To investigate the role of RAS in the development of atherosclerosis, the authors inhibited renin, the rate-limiting enzyme in the pathway, by giving three increasing doses of aliskiren (2.5, 25 and 50 mg per kg per day) to LDL receptor-deficient (Ldlr−/−) mice (an established model of atherosclerosis). On increasing the dose they observed an increase in the plasma renin concentration and a decrease in the plasma concentrations of angiotensin peptides. There was also a sustained decrease in systolic blood pressure with the 25 and 50 mg per kg per day doses.

Measuring atherosclerotic lesion size in the aortic arch or root of Ldlr−/− mice showed that although 25 and 50 mg per kg per day doses of aliskiren were required for a sustained decrease in systolic blood pressure, profound reductions in atherosclerotic lesion size were observed at each aliskiren dose. This suggested that sustained decreases in blood pressure are not required to achieve reductions in atherosclerosis with aliskiren and the authors found no correlation between the two.
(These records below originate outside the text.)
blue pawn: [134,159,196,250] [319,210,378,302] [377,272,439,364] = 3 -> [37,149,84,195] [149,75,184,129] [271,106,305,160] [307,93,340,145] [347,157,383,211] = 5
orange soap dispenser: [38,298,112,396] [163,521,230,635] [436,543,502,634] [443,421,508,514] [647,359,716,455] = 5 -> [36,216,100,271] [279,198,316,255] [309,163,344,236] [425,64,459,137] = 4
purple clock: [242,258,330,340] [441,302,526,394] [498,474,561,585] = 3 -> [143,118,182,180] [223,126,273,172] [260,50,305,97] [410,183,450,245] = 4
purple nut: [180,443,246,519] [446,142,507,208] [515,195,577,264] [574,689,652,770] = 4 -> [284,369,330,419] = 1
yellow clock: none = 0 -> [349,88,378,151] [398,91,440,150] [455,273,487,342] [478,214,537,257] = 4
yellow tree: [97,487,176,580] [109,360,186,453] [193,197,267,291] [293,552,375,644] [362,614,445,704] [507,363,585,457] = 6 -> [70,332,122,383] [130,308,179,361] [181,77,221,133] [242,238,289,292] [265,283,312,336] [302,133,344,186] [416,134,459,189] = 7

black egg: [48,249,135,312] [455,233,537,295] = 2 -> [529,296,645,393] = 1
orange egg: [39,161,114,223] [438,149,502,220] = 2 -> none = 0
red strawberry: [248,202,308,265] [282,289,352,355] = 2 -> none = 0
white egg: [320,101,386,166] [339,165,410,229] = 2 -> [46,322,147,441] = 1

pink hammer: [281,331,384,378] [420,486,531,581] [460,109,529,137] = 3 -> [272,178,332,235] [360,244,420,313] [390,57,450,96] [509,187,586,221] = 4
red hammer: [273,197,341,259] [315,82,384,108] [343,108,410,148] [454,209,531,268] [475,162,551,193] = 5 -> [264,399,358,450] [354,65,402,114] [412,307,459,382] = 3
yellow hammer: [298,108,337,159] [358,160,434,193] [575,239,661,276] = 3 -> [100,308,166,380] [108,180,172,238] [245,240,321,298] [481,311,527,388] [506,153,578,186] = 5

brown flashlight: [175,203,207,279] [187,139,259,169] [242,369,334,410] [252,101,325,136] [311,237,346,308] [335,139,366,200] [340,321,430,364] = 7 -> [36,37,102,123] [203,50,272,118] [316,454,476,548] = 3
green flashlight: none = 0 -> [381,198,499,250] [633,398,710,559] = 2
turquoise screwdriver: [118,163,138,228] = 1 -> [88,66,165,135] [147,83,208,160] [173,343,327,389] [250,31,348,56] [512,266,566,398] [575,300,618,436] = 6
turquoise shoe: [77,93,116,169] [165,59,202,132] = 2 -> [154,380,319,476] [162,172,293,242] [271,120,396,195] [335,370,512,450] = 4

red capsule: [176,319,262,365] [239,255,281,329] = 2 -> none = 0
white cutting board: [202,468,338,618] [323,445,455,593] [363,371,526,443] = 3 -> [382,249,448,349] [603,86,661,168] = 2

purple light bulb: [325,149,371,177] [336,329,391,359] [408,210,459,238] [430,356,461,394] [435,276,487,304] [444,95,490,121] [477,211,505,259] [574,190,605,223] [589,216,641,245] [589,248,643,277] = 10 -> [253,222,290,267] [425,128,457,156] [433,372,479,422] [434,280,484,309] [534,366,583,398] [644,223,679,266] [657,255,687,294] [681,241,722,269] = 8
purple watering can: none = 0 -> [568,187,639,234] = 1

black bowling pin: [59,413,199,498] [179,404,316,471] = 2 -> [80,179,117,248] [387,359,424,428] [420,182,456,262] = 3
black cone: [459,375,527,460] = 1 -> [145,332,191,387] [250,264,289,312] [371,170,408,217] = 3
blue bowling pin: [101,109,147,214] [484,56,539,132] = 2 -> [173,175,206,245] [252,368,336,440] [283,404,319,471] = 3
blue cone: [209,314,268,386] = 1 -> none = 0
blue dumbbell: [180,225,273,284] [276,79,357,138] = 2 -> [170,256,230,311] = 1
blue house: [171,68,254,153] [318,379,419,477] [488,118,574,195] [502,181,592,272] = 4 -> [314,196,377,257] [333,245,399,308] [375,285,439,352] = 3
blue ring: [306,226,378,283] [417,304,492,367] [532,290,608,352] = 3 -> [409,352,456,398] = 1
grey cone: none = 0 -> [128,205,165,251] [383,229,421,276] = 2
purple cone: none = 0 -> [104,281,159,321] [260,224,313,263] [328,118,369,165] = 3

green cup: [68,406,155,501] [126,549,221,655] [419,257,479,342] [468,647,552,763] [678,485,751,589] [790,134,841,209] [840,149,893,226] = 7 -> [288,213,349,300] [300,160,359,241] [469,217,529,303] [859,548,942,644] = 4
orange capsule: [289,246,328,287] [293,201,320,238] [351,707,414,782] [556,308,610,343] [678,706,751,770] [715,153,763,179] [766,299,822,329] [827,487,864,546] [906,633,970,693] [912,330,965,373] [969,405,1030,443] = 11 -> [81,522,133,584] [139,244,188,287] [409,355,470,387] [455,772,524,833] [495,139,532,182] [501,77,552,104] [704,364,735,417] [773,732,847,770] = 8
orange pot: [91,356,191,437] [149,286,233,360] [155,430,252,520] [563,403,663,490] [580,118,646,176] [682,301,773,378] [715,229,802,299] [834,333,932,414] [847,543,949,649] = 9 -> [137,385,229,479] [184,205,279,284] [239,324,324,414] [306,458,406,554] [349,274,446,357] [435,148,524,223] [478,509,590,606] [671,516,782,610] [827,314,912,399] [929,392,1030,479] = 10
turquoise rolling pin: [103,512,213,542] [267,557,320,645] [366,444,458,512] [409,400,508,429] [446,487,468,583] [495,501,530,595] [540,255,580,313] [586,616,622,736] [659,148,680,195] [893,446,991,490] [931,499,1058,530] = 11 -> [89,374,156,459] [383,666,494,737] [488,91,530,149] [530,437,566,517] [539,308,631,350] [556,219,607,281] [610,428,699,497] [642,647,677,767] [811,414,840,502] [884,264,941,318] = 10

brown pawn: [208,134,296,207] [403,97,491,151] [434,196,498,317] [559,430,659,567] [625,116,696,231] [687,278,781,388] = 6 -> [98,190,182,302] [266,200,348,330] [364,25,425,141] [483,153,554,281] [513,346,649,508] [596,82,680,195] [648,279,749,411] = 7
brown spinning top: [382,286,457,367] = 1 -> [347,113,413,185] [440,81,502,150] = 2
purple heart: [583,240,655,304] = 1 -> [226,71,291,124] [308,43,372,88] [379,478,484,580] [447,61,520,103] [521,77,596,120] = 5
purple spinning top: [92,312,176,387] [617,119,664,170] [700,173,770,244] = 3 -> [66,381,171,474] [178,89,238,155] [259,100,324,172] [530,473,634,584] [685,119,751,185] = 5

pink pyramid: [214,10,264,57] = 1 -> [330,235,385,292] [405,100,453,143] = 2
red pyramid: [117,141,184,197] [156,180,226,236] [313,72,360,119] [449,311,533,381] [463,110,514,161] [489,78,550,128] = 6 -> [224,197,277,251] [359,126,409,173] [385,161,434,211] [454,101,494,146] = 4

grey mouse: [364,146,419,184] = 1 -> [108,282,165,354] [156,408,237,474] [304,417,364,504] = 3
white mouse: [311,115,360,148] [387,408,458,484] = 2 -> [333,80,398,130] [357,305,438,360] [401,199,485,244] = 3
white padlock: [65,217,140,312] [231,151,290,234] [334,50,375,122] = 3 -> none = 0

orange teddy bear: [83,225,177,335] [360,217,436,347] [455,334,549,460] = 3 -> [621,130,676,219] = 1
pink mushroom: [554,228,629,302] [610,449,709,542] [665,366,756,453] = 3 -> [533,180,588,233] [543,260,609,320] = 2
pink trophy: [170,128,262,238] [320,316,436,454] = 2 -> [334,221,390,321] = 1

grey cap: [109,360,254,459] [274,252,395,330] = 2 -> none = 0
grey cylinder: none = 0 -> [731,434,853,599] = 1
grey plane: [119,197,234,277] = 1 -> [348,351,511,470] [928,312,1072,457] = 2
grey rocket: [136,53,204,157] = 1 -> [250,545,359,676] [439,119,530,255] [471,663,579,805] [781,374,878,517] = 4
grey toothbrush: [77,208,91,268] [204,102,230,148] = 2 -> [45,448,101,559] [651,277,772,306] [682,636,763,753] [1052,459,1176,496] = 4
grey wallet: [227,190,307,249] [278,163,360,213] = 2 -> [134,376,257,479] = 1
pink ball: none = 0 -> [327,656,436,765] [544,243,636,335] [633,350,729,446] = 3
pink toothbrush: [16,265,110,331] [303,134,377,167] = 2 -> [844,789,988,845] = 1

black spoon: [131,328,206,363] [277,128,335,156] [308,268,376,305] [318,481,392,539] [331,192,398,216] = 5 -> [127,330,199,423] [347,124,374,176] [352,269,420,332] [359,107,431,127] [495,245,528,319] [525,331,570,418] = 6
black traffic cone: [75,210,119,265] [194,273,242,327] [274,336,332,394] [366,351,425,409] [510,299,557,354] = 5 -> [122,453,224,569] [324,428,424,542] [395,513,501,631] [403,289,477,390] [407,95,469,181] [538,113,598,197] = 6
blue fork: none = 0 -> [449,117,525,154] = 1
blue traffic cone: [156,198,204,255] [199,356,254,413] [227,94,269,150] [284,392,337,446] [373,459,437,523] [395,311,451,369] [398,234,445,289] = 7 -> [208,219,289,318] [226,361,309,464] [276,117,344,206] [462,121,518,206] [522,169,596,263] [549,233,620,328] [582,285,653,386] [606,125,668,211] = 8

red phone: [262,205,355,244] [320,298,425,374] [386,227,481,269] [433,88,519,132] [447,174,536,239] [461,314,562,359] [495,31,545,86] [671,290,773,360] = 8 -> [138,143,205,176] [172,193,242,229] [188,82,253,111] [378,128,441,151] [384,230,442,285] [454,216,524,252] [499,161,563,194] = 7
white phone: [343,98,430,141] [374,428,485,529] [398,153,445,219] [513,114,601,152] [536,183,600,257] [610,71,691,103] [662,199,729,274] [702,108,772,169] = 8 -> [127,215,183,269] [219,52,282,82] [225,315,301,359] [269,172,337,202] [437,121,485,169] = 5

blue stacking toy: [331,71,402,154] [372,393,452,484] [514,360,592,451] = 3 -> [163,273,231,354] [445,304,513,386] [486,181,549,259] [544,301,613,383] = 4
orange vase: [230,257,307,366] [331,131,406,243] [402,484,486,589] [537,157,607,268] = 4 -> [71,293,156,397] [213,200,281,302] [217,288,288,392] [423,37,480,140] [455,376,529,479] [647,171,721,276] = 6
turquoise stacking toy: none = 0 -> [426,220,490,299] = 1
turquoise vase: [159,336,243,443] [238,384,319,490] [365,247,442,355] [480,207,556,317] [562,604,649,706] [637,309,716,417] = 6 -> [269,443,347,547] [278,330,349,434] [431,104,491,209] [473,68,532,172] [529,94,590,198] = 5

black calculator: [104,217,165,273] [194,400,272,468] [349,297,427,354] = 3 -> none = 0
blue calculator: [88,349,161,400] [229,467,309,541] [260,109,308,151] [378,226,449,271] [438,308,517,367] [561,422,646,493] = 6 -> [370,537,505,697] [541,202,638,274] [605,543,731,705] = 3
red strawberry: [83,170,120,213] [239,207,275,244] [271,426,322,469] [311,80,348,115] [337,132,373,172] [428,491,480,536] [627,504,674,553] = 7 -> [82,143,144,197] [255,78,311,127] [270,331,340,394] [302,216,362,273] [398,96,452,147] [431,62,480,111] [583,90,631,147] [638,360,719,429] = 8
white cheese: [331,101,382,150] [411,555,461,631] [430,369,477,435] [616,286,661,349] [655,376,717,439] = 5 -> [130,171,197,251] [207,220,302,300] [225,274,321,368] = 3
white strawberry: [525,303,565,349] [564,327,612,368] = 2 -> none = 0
From previous observations the authors knew that all components of the RAS were identified in lesions associated with macrophages, which they confirmed by performing real-time PCR on cultured mouse macrophages. To further understand the contribution of macrophages to the production of atherosclerotic lesions, Ldlr−/− mice were irradiated and repopulated with bone marrow-derived cells from renin+/+ or renin−/− mice, a procedure that predominantly repopulates macrophages in atherosclerotic lesions. The presence or absence of renin had no effect on systemic measurements such as plasma concentrations of cholesterol, renin or aldosterone, or systolic blood pressure. Despite this, mice repopulated with renin−/− cells had a large reduction in atherosclerotic lesion size, demonstrating that macrophage-derived renin has a pivotal role in the development of atherosclerosis. Overall, this study indicates a novel avenue for research into the therapeutic effects of targeting the RAS beyond lowering of blood pressure.